_WHAT IS ASKED_:
Reproduce the entire Melbourne travel diary below, word for word.

_DOCUMENT SEGMENT_:
-.-.-
Cycling Southland's Nick Jeffrey is part of a southern deputation along with Stephen Canny and Dale Tye attending the 2012 UCI Track Cycling World Championships in Melbourne to promote the Junior World Championships in Invercargill in August and to shadow event organisers to gain ideas on running large scale events behind-the-scenes.
THURSDAY 5 APRIL
Another one off the bucket list – Thursday morning allowed for a small window to visit the famous old lade of Australian sport, the Melbourne Cricket Ground, or as the Aussies affectionately call it, the ‘G.
It also houses the National Sports Museum and I quickly make my first poor decision of the day. You can buy a guided tour ticket or a ticket to the Museum for $20, or buy both for $30. I elect for the combo deal, not realizing the length of time of the tour and that I won’t make it in to the museum before having to leave to head to Hisense. No matter, the $30 I paid, I would readily pay again just for the Tour (plus there’s always tomorrow – and another $20 unfortunately – for the Sports Museum).
-.-.-
_MATERIAL SHOWN_:
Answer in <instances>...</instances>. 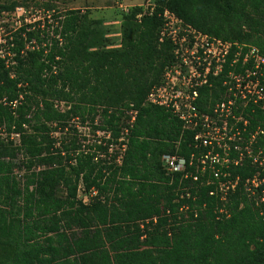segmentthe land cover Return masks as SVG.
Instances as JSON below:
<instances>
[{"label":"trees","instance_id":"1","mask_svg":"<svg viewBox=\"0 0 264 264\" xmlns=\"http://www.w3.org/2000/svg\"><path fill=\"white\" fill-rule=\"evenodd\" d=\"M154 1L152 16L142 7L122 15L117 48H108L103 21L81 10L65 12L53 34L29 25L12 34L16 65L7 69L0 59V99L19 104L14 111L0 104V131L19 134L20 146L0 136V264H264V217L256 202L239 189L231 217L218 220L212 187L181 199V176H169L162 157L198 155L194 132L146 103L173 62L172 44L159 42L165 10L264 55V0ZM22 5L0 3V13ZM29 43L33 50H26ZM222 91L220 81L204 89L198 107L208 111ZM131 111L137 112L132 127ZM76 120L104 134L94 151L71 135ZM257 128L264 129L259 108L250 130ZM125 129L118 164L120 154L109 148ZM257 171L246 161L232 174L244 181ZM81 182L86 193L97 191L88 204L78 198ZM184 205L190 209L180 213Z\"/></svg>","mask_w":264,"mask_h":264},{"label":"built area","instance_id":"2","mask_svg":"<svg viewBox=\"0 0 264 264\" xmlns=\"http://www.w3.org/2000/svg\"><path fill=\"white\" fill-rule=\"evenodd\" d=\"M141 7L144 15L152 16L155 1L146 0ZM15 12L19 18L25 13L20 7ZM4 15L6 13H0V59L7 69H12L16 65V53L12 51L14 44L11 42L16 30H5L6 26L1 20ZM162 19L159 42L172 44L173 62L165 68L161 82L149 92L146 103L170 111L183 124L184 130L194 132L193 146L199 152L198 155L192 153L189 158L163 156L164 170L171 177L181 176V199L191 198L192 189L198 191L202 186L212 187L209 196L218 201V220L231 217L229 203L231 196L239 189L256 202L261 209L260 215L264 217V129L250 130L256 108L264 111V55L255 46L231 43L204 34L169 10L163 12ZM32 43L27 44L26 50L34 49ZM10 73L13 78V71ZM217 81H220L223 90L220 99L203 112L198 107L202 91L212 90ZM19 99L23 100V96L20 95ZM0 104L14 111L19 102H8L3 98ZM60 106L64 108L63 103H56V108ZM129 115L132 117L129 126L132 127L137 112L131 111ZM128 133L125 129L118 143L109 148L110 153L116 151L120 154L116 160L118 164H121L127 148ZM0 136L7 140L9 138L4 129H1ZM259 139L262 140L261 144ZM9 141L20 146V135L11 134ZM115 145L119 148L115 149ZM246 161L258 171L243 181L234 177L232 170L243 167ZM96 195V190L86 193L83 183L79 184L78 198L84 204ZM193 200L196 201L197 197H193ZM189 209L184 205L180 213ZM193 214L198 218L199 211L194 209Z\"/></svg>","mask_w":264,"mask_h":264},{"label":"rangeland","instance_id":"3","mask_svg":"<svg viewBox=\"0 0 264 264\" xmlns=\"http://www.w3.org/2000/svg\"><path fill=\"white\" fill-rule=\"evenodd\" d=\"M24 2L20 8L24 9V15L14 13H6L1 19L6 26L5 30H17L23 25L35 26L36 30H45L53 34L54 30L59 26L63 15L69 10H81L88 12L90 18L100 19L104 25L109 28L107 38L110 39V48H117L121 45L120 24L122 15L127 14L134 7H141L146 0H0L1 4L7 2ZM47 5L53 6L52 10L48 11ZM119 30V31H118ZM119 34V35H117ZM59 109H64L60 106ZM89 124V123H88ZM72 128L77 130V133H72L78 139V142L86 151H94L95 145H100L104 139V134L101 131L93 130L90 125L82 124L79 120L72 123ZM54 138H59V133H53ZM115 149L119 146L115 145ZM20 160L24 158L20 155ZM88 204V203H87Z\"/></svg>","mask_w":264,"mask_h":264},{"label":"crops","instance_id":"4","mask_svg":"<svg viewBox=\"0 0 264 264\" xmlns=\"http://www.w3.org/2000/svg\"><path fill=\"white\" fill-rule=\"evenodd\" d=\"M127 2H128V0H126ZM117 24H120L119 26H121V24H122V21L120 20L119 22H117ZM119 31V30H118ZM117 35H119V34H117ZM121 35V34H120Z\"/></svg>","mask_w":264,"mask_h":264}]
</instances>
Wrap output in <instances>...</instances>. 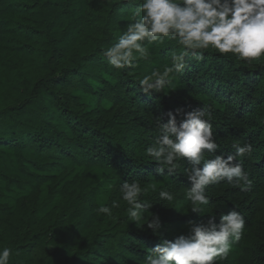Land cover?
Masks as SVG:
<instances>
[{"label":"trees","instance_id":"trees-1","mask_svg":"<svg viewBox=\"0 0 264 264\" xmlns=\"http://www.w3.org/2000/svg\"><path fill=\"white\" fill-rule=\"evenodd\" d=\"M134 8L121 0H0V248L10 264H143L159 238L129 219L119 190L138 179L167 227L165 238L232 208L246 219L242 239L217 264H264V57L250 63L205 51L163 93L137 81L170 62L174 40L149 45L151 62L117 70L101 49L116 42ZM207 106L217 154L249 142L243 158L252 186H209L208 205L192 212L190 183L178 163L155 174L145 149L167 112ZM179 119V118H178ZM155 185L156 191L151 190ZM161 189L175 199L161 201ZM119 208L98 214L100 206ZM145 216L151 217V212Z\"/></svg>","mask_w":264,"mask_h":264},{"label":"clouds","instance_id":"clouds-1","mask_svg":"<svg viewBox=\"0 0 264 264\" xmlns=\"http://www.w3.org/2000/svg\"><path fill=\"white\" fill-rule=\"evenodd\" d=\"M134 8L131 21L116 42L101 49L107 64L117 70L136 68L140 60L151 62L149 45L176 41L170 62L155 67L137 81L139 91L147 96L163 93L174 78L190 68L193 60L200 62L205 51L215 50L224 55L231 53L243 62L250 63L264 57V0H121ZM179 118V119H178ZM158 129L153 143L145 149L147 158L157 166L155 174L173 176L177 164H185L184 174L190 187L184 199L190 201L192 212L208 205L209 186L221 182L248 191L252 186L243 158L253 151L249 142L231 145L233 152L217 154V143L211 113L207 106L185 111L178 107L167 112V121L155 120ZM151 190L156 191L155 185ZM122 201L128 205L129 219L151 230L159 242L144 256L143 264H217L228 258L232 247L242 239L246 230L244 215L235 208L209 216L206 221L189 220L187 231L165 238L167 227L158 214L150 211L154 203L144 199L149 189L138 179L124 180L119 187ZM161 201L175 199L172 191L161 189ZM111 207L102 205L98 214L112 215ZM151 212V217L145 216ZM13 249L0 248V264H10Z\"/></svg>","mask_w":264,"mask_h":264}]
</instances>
-.-.-
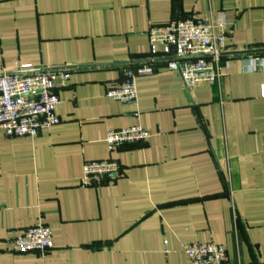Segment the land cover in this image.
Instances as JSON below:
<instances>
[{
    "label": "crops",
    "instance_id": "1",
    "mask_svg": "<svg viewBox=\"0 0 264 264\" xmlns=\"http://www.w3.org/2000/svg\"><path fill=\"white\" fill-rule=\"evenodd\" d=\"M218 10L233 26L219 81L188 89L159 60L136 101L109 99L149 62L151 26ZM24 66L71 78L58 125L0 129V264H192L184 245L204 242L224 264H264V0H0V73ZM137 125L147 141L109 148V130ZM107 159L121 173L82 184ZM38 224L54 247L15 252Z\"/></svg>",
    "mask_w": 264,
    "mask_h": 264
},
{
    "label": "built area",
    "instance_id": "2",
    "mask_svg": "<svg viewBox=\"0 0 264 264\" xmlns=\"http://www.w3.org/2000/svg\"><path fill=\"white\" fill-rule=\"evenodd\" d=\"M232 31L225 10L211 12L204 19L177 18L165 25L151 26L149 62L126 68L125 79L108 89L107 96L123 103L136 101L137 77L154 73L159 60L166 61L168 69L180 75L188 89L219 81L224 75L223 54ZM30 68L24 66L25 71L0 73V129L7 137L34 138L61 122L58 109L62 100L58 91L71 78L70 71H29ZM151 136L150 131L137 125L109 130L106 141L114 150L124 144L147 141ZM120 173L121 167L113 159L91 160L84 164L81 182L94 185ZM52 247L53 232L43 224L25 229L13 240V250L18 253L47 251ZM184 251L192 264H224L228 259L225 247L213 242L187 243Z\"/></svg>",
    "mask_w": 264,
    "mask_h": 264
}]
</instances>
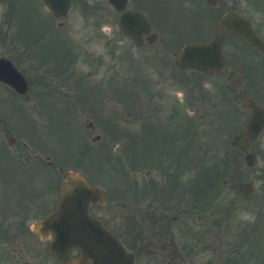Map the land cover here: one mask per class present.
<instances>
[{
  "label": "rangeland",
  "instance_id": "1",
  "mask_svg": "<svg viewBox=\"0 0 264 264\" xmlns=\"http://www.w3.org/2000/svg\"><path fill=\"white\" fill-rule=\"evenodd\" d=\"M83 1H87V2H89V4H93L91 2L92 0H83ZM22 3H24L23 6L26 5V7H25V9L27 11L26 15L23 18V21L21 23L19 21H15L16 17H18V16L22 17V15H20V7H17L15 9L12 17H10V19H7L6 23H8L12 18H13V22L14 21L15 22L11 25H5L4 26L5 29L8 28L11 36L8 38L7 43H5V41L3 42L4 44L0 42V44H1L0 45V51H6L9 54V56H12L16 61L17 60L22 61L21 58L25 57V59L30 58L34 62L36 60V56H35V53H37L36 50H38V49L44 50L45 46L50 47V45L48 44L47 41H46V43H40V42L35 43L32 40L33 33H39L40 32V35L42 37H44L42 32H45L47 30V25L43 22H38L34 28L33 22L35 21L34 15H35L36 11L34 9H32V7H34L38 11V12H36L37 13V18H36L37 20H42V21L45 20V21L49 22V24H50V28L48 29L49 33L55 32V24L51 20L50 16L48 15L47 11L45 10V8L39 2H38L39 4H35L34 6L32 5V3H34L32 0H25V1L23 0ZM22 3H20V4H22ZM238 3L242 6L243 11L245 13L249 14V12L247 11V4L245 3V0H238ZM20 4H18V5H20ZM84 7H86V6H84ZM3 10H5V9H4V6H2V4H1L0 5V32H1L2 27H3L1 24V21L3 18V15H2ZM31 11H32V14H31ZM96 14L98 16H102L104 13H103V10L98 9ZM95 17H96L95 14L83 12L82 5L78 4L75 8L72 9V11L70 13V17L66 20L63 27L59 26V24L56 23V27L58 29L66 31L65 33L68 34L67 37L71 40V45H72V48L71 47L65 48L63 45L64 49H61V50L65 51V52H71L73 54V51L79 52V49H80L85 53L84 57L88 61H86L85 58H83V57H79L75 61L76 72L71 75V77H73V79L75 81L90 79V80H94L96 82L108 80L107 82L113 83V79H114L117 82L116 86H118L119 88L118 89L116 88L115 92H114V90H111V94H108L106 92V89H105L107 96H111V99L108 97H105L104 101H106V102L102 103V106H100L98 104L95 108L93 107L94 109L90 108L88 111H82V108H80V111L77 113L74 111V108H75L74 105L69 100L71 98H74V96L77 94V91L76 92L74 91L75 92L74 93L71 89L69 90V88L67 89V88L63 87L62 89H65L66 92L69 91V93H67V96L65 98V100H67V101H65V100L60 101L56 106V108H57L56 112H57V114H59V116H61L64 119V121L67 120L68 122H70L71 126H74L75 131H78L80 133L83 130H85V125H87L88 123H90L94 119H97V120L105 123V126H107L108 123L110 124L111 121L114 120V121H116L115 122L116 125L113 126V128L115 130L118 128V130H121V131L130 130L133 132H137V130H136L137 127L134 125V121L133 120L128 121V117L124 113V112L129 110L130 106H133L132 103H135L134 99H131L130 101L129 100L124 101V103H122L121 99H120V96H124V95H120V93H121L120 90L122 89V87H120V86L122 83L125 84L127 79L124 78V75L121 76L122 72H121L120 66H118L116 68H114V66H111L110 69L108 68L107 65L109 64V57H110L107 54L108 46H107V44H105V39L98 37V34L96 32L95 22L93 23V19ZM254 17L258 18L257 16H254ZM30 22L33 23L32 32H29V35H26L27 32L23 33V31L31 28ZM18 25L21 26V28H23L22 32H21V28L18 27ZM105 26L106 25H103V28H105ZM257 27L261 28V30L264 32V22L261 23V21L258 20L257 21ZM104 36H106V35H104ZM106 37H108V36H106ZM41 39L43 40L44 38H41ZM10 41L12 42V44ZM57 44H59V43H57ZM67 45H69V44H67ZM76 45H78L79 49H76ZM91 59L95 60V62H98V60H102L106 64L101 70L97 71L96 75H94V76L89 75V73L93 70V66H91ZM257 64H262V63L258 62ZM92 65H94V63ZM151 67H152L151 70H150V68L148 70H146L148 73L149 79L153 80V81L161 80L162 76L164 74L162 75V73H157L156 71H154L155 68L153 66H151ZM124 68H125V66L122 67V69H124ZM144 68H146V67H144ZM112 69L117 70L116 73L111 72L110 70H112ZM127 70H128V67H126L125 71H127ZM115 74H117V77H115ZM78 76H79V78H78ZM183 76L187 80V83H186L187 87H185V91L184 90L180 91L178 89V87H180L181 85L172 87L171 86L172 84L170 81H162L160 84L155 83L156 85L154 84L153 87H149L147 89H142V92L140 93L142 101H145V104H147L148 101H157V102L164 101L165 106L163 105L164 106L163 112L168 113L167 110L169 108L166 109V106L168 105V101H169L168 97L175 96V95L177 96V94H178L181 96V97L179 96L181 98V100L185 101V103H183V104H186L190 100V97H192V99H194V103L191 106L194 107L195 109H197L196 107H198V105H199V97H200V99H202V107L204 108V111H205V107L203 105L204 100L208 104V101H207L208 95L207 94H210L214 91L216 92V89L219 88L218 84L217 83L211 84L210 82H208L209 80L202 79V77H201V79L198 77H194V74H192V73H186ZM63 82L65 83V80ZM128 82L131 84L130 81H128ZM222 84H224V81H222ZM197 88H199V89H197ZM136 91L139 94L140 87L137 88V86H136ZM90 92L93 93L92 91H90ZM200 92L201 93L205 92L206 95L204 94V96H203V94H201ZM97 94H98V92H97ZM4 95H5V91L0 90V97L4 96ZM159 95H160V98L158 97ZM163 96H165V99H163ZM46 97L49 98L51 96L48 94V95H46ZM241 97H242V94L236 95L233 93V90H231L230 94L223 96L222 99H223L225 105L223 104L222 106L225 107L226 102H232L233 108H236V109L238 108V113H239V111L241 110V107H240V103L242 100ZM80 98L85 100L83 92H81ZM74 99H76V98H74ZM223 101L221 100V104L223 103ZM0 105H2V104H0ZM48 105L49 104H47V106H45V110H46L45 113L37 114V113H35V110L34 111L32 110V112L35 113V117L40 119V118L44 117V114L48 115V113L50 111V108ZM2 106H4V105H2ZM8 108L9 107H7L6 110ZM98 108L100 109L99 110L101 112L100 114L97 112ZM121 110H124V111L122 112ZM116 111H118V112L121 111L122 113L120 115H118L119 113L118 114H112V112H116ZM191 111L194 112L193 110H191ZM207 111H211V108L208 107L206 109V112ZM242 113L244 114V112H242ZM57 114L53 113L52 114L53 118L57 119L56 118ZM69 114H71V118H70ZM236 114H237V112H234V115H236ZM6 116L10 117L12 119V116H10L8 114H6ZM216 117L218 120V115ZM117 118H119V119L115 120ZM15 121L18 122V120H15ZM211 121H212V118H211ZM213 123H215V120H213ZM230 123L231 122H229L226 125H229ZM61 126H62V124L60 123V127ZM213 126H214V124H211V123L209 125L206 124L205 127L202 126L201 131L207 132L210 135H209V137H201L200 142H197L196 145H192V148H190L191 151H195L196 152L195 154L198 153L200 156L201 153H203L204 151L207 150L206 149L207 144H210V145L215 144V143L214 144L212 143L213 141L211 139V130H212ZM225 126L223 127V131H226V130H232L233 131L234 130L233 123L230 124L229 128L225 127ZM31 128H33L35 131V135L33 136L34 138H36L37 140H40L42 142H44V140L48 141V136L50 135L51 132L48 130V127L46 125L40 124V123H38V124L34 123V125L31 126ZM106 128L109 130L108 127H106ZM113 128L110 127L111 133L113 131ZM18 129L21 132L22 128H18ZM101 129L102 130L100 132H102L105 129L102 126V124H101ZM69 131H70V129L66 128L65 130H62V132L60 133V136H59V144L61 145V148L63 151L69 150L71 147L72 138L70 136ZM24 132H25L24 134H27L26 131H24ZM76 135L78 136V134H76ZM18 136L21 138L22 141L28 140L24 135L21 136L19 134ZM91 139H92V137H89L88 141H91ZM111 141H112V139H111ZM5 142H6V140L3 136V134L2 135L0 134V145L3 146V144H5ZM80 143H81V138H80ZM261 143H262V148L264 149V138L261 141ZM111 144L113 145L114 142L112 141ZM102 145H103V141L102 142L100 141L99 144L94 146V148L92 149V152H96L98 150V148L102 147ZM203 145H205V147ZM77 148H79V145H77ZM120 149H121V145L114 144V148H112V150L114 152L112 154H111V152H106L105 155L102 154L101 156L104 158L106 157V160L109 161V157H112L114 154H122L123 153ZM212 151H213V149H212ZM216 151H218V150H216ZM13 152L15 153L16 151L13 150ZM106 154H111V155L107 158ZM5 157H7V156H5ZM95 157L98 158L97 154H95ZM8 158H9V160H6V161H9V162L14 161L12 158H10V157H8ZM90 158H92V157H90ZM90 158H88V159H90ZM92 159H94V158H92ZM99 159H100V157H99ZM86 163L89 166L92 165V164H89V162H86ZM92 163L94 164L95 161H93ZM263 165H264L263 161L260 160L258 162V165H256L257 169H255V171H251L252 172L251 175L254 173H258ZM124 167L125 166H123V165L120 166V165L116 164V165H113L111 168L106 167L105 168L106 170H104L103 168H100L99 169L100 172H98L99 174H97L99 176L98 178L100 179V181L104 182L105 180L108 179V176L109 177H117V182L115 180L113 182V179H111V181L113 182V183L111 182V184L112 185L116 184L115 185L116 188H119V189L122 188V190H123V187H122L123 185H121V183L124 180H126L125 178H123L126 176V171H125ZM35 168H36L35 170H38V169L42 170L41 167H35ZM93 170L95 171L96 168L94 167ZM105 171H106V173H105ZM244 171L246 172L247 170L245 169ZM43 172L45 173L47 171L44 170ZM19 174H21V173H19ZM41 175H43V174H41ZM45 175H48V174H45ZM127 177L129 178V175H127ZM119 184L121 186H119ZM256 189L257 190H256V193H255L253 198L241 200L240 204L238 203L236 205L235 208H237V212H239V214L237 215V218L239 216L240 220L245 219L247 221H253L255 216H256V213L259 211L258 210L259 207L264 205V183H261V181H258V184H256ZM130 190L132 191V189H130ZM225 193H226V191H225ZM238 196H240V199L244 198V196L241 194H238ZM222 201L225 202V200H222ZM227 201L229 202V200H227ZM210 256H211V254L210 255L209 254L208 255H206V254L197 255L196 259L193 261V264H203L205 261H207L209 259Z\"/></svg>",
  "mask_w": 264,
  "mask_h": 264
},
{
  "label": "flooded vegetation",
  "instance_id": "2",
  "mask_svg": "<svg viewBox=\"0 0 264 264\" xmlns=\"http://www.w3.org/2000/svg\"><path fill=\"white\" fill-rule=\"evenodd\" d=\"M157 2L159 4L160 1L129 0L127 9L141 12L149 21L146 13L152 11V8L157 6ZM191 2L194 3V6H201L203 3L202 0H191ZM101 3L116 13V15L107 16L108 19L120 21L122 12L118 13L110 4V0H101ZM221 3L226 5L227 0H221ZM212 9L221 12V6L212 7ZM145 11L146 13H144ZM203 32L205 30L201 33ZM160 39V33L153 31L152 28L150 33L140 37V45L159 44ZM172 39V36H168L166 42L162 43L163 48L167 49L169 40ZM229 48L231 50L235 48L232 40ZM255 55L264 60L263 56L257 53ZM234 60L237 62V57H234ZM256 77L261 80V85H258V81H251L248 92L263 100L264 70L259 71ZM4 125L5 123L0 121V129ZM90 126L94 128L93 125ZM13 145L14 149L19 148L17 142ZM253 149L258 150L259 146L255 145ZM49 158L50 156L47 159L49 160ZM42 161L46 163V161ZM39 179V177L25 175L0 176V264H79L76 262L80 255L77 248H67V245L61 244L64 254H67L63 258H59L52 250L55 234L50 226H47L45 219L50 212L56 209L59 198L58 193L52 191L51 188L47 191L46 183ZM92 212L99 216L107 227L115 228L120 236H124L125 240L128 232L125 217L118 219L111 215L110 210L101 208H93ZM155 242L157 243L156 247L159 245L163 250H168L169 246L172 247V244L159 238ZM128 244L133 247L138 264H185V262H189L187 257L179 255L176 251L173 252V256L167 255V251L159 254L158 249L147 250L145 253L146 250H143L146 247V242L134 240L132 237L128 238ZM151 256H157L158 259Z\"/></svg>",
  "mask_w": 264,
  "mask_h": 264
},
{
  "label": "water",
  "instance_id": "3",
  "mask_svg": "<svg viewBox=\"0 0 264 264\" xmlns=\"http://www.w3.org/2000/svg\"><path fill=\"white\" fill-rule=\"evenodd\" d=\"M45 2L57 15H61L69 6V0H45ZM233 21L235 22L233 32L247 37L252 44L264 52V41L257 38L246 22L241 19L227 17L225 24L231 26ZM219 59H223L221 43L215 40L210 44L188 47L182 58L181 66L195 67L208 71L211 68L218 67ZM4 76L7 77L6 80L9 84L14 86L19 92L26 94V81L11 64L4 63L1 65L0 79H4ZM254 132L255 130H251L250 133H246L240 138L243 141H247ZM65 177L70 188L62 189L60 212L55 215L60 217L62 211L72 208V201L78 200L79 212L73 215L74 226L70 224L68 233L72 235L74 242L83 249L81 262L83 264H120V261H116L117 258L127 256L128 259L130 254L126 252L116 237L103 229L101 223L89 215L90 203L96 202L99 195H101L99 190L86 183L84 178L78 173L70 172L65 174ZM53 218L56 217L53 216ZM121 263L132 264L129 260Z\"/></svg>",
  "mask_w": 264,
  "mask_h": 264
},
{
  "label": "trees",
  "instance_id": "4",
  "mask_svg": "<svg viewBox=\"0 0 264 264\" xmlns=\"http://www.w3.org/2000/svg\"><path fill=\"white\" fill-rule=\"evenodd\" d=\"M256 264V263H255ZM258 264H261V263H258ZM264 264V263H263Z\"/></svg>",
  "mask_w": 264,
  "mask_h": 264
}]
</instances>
-.-.-
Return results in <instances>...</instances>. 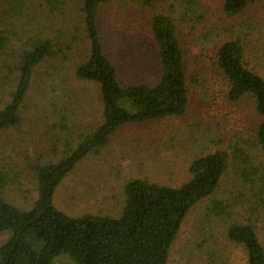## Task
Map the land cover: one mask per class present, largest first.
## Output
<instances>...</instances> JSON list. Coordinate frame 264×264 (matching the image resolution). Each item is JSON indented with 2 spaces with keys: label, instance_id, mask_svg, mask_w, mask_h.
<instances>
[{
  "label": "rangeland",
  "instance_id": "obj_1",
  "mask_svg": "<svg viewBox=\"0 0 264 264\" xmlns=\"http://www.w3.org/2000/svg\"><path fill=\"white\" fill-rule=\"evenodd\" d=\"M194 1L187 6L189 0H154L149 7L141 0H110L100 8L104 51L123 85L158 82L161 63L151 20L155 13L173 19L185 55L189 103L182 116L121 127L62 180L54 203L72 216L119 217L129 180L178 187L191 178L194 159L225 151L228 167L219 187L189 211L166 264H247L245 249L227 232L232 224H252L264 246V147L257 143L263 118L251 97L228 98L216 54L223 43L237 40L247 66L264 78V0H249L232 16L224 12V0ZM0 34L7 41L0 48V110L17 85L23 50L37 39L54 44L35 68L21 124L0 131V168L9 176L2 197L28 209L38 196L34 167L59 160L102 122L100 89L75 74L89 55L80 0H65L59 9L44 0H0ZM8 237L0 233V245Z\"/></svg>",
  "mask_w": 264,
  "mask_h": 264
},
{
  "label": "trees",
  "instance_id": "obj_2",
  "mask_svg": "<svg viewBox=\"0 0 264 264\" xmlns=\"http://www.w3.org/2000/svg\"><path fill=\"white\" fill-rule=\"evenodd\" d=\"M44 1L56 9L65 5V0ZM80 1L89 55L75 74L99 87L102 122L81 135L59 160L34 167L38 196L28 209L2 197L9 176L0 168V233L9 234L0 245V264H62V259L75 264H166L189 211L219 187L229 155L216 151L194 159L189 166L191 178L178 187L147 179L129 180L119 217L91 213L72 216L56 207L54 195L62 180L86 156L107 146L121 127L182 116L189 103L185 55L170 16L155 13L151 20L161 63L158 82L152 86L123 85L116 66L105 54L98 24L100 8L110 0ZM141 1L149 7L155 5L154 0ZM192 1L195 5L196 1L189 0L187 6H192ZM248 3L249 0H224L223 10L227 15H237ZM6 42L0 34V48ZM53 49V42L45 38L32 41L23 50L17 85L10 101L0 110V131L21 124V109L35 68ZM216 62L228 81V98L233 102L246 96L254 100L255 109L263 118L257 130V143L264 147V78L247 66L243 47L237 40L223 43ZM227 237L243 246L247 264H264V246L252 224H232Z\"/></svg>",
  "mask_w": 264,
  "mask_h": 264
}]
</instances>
-.-.-
_RESPONSE BELOW_:
Cycling Southland's Nick Jeffrey is part of a southern deputation along with Stephen Canny and Dale Tye attending the 2012 UCI Track Cycling World Championships in Melbourne to promote the Junior World Championships in Invercargill in August and to shadow event organisers to gain ideas on running large scale events behind-the-scenes.
THURSDAY 5 APRIL
Another one off the bucket list – Thursday morning allowed for a small window to visit the famous old lade of Australian sport, the Melbourne Cricket Ground, or as the Aussies affectionately call it, the ‘G.
It also houses the National Sports Museum and I quickly make my first poor decision of the day. You can buy a guided tour ticket or a ticket to the Museum for $20, or buy both for $30. I elect for the combo deal, not realizing the length of time of the tour and that I won’t make it in to the museum before having to leave to head to Hisense. No matter, the $30 I paid, I would readily pay again just for the Tour (plus there’s always tomorrow – and another $20 unfortunately – for the Sports Museum).